Exercise instructions: Only the pictures are to be dropped; the rest of the data below is to be duplicated exactly.

Collected data entries
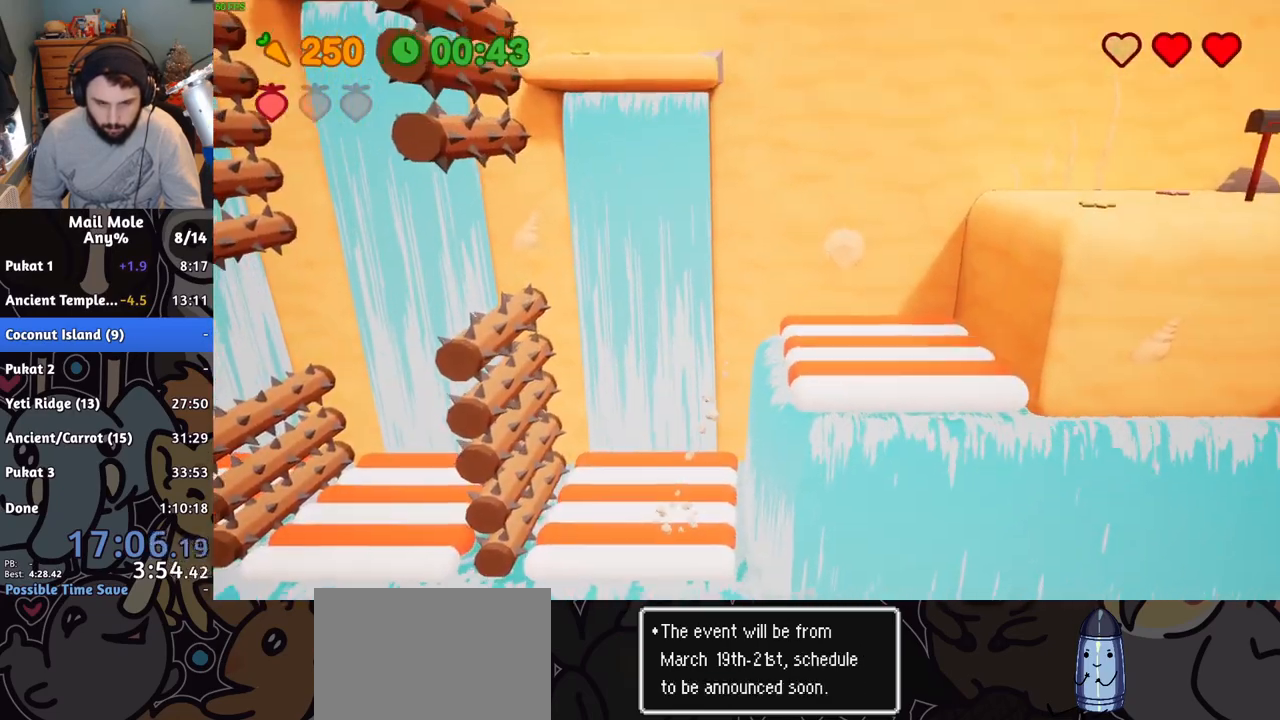
{"buttons": [], "left_stick": "right", "right_stick": "center", "events": []}
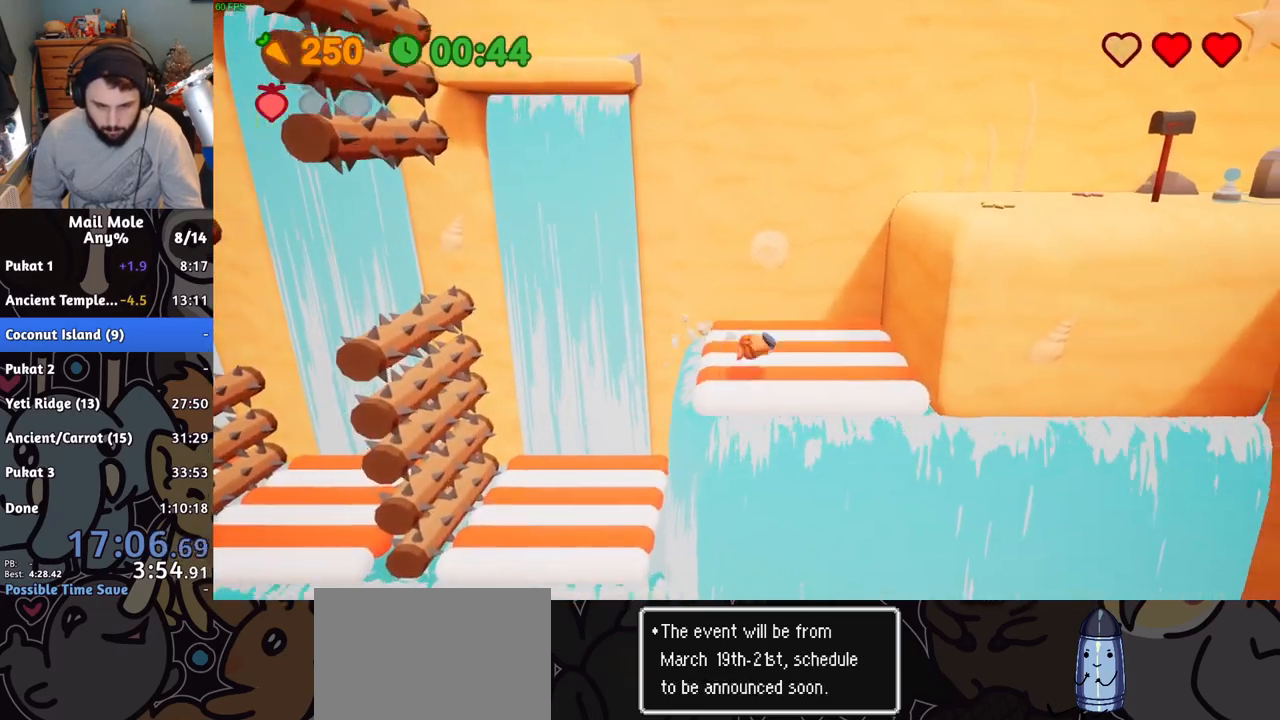
{"buttons": [], "left_stick": "right", "right_stick": "center", "events": []}
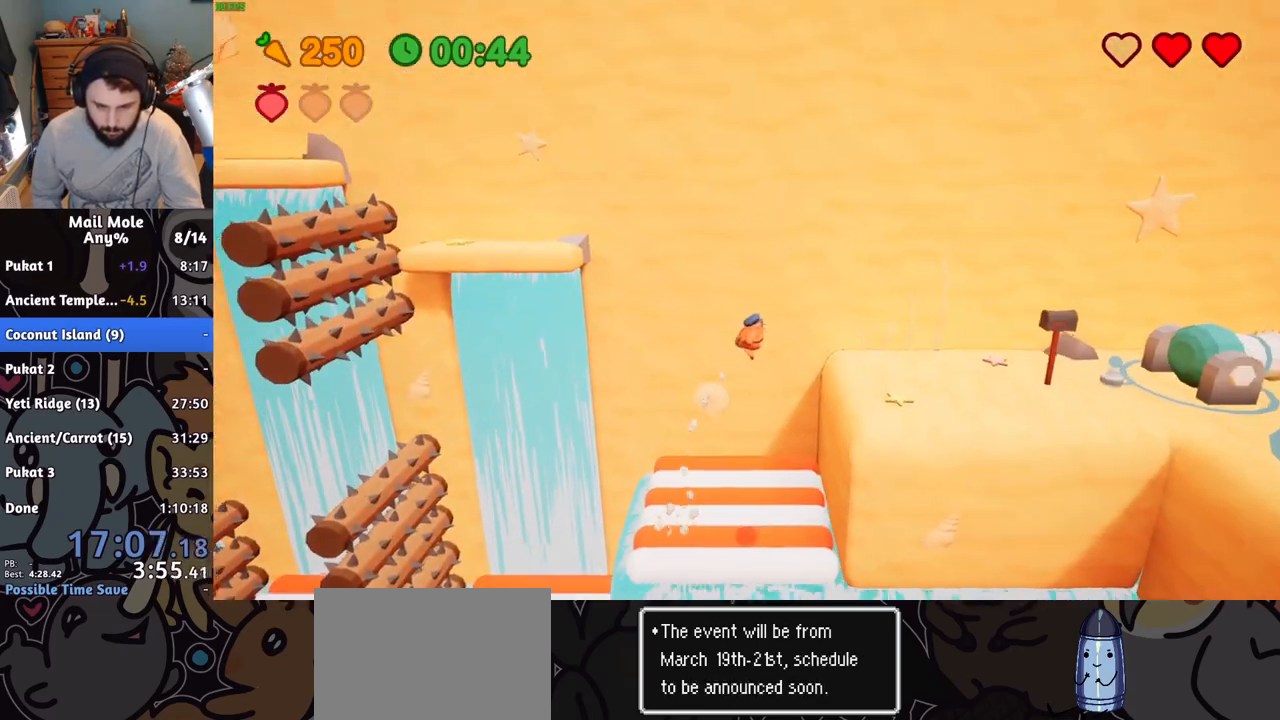
{"buttons": [], "left_stick": "right", "right_stick": "center", "events": []}
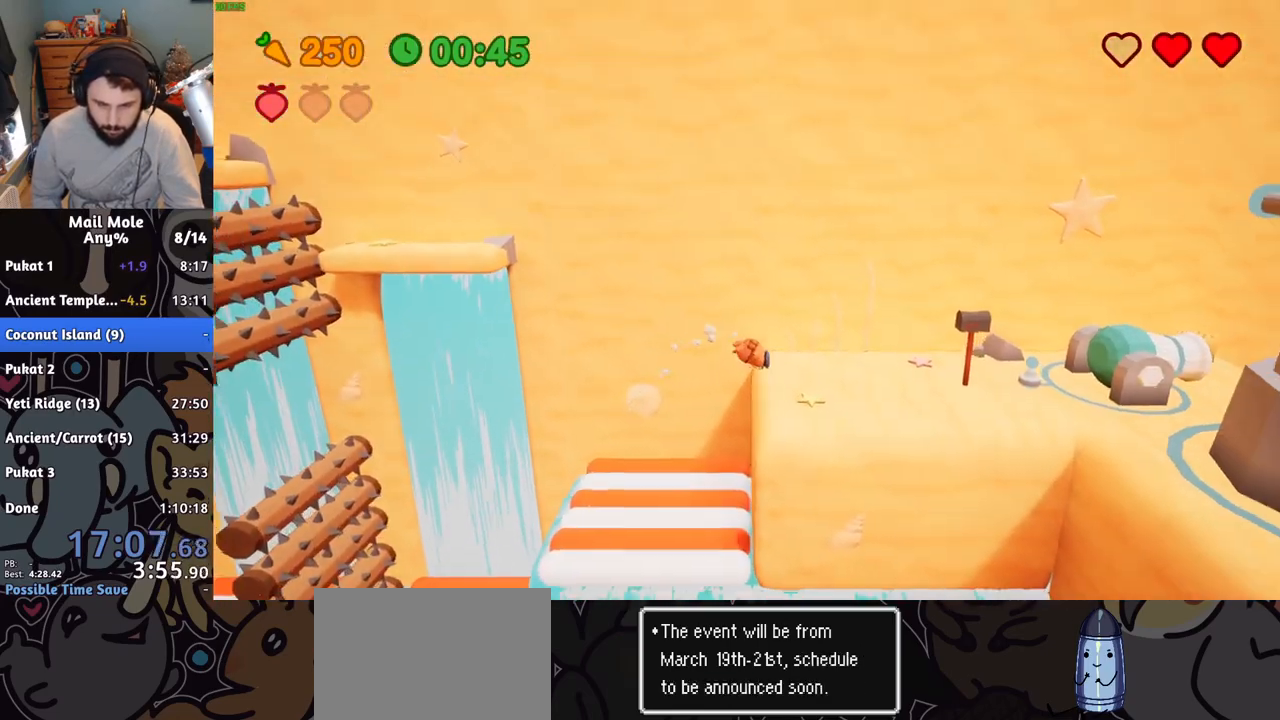
{"buttons": [], "left_stick": "right", "right_stick": "center", "events": [[150, "SQUARE", "down"], [200, "SQUARE", "up"], [283, "SQUARE", "down"], [317, "SQUARE", "up"], [384, "SQUARE", "down"], [400, "SQUARE", "up"]]}
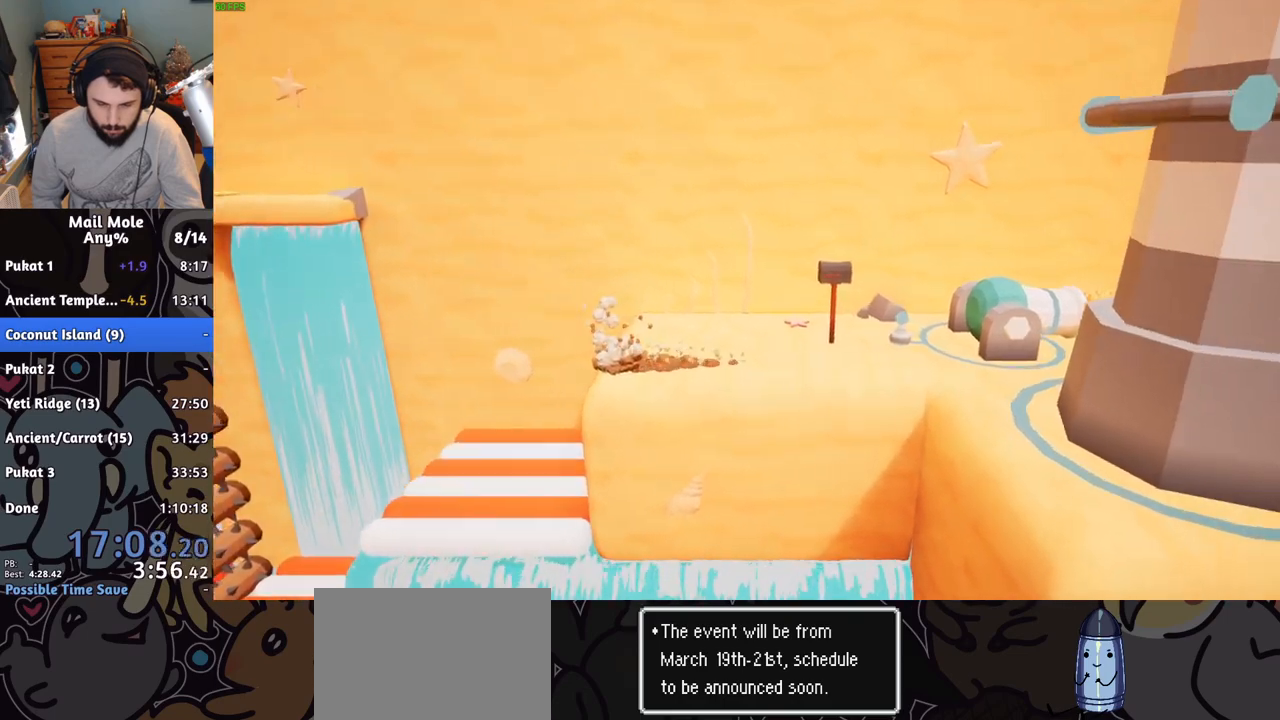
{"buttons": [], "left_stick": "center", "right_stick": "center", "events": [[17, "left_stick", "center"]]}
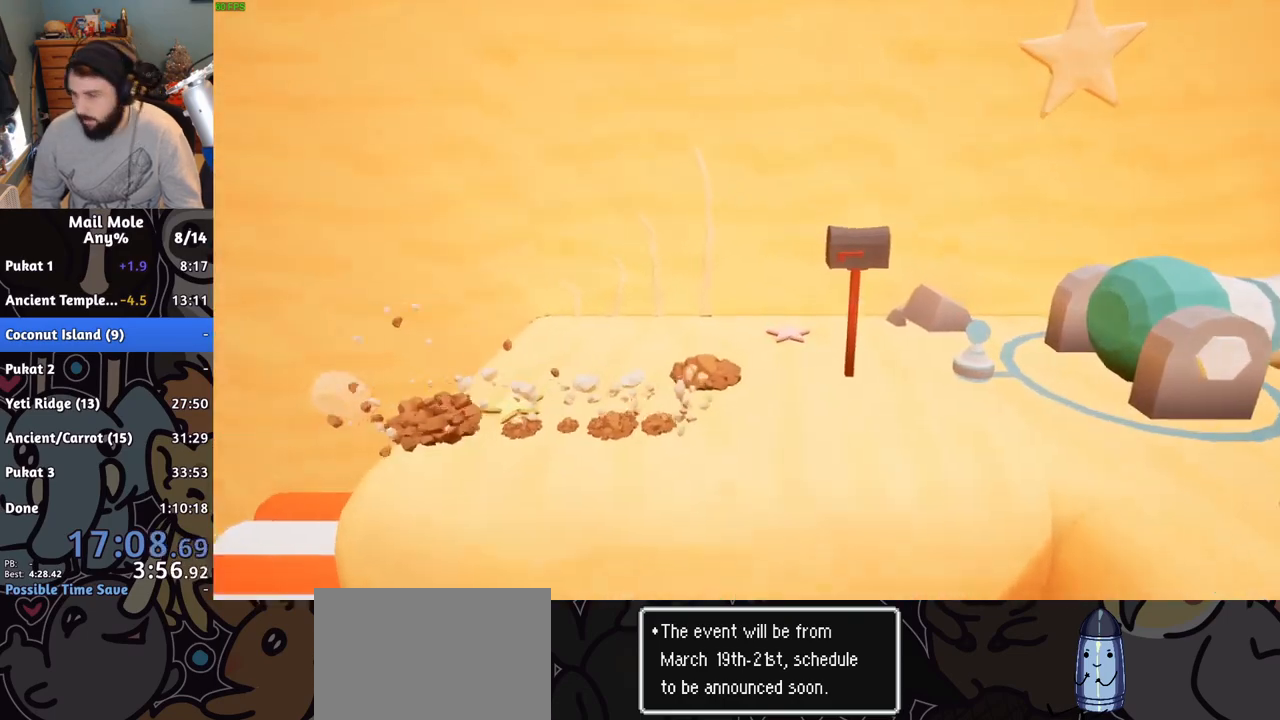
{"buttons": [], "left_stick": "center", "right_stick": "center", "events": []}
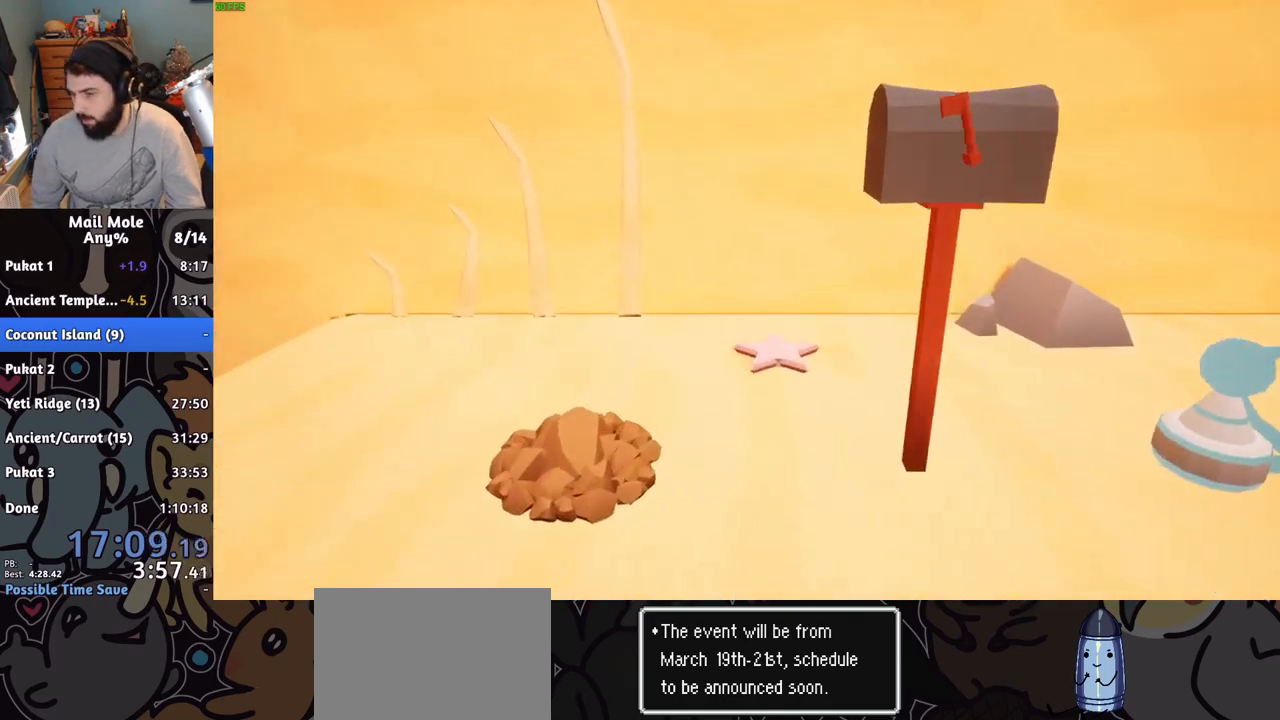
{"buttons": [], "left_stick": "center", "right_stick": "center", "events": []}
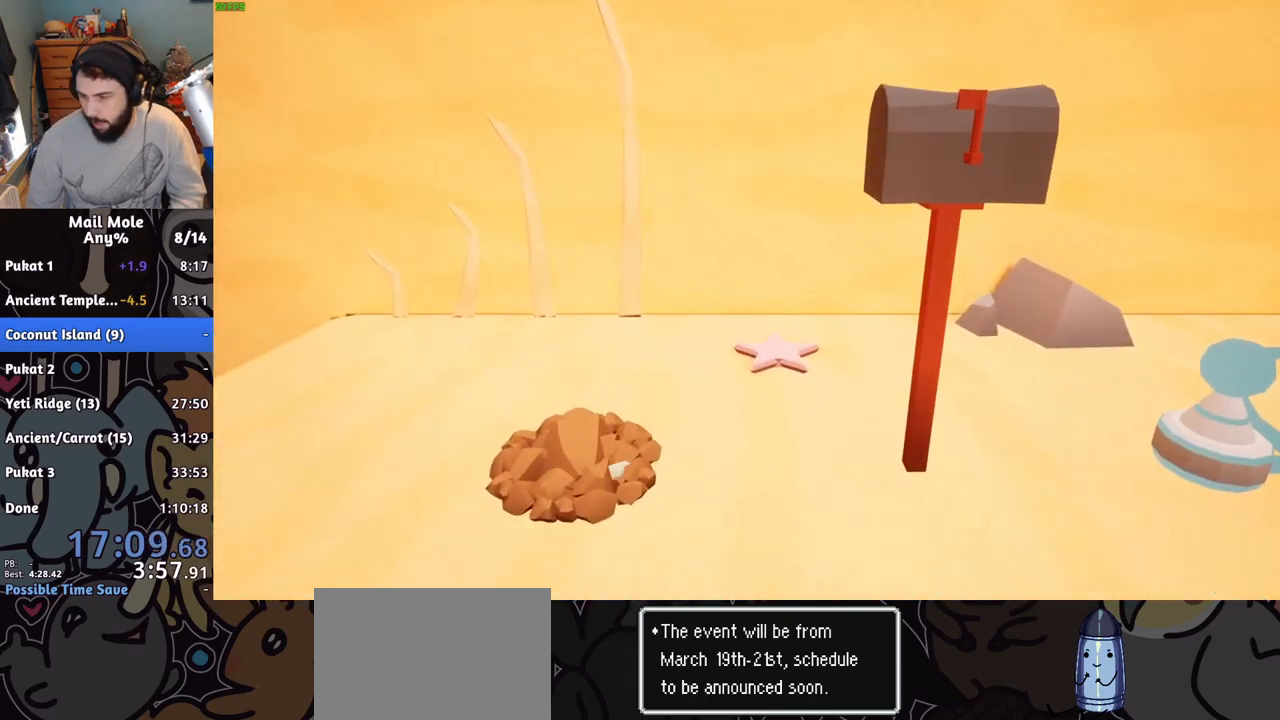
{"buttons": [], "left_stick": "center", "right_stick": "center", "events": []}
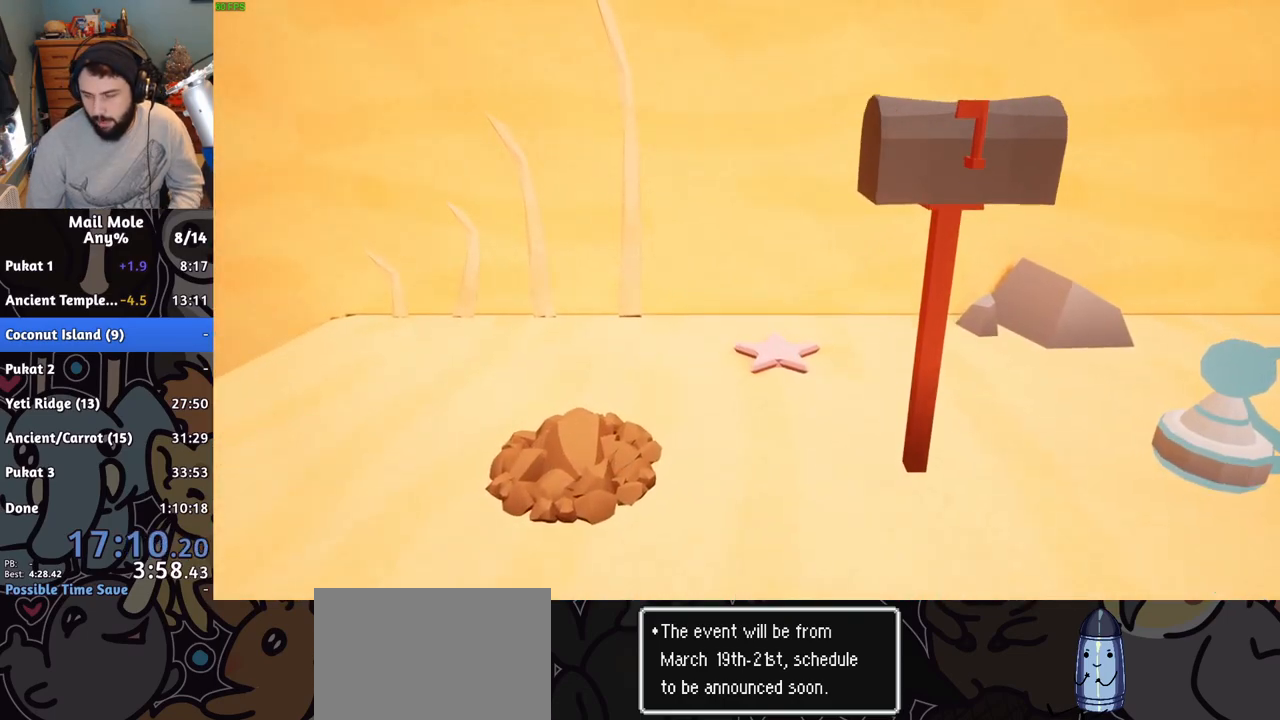
{"buttons": [], "left_stick": "center", "right_stick": "center", "events": []}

Solved problem:
{"buttons": [], "left_stick": "right", "right_stick": "center", "events": []}
{"buttons": [], "left_stick": "right", "right_stick": "center", "events": []}
{"buttons": [], "left_stick": "right", "right_stick": "center", "events": []}
{"buttons": [], "left_stick": "right", "right_stick": "center", "events": [[150, "SQUARE", "down"], [200, "SQUARE", "up"], [283, "SQUARE", "down"], [317, "SQUARE", "up"], [384, "SQUARE", "down"], [400, "SQUARE", "up"]]}
{"buttons": [], "left_stick": "center", "right_stick": "center", "events": [[17, "left_stick", "center"]]}
{"buttons": [], "left_stick": "center", "right_stick": "center", "events": []}
{"buttons": [], "left_stick": "center", "right_stick": "center", "events": []}
{"buttons": [], "left_stick": "center", "right_stick": "center", "events": []}
{"buttons": [], "left_stick": "center", "right_stick": "center", "events": []}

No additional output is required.